I love babywearing and I like to workout.
Wondering how the two go together? I didn’t think of it at first either, but here’s how it happened. After the birth of my second baby, I so badly wanted to get back to working out as soon as possible. For me getting a work out had become a lifestyle prior to this pregnancy. It wasn’t about pressure to lose the baby weight, it was about getting back to me. Working out gave me 30 minutes to do something for myself that made me a better mom. Babywearing was already part of my daily routine, but I needed to do more then flexing my biceps to get coffee to my mouth and baby bounce cardio!!
But I’m a rule follower…
So I counted down the days to my 6-week appointment and waited to be cleared by the doctor.
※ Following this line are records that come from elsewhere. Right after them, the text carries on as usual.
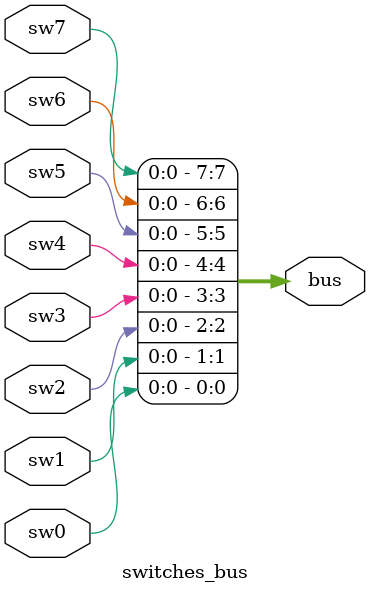
<source format=v>


module switches_bus(
	input sw0,
  input sw1,
  input sw2,
  input sw3,
  input sw4,
  input sw5,
  input sw6,
  input sw7,

	output [7:0] bus
);

  assign bus[0] = sw0;
  assign bus[1] = sw1;
  assign bus[2] = sw2;
  assign bus[3] = sw3;
  assign bus[4] = sw4;
  assign bus[5] = sw5;
  assign bus[6] = sw6;
  assign bus[7] = sw7;

endmodule

</source>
Working out helps me manage my anxiety and helps me feel strong, confident and productive. I am learning the ropes as a mother of two and can use help in all these areas!! So as soon as I was cleared I went home ready to workout! I even purchased a swing with this baby, as everyone seemed to put their babies in a swing to workout! But my sweet daughter had other plans. I got five minutes into my workout and she started crying with all her might and could only be soothed by mama. The next night I tried again. 10 minutes in and she was not having it! Repeat every night after that. You get the idea. I was started to get frustrated and discouraged. I just NEEDED to get my sweat on! I’d just committed to 21 days of fitness with a group of clients and I didn’t want to be making any excuses. After a particularly difficult attempt of stopping and starting, it hit me…BABYWEARING! I can’t believe I hadn’t thought of it sooner! Even one of my clients suggested I try a babywearing workout. Like a lot of newborn babies C loves to be worn in a baby carrier so I crossed my fingers and the next night I strapped her into the ring sling and got my lower workout done! The next night I strapped her on my husband and got through a whole 30-minute workout uninterrupted. Babywearing win!!!
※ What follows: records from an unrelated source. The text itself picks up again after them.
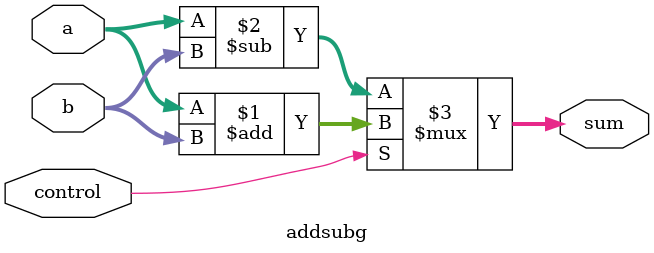
<source format=v>
`timescale 1ns / 1ns

module addsubg #(
	parameter size=16
) (
	input [size-1:0] a,
	input [size-1:0] b,
	output [size-1:0] sum,
	input control
);
	assign sum = control ? (a + b) : (a - b);
endmodule

</source>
Between the two of us I was able to complete my fitness goal in February and start to feel like myself again.
But there were some days when I had to modify the workout in order to wear her and it got me thinking, “what moves can I do wearing C and still get a good workout?” After doing a little web research and testing I came up with my own babywearing workout! I crank up some motivating tunes and do each exercise for 40 seconds and rest for 20 seconds in between and repeat the whole thing 3-4 times.
High Knees for 1 minute
Sumo Squats alternate Regular Squats with each set
Tricep Kickbacks or Bench dips
High Knees in place for 1 minute
Disclaimer: I am not a personal trainer or expert! This is just what works for me and my baby and maybe it’ll work for you too! Make sure your baby is secure in a good fitting carrier and always be aware of head and neck support.
How do you get your workouts in with kids?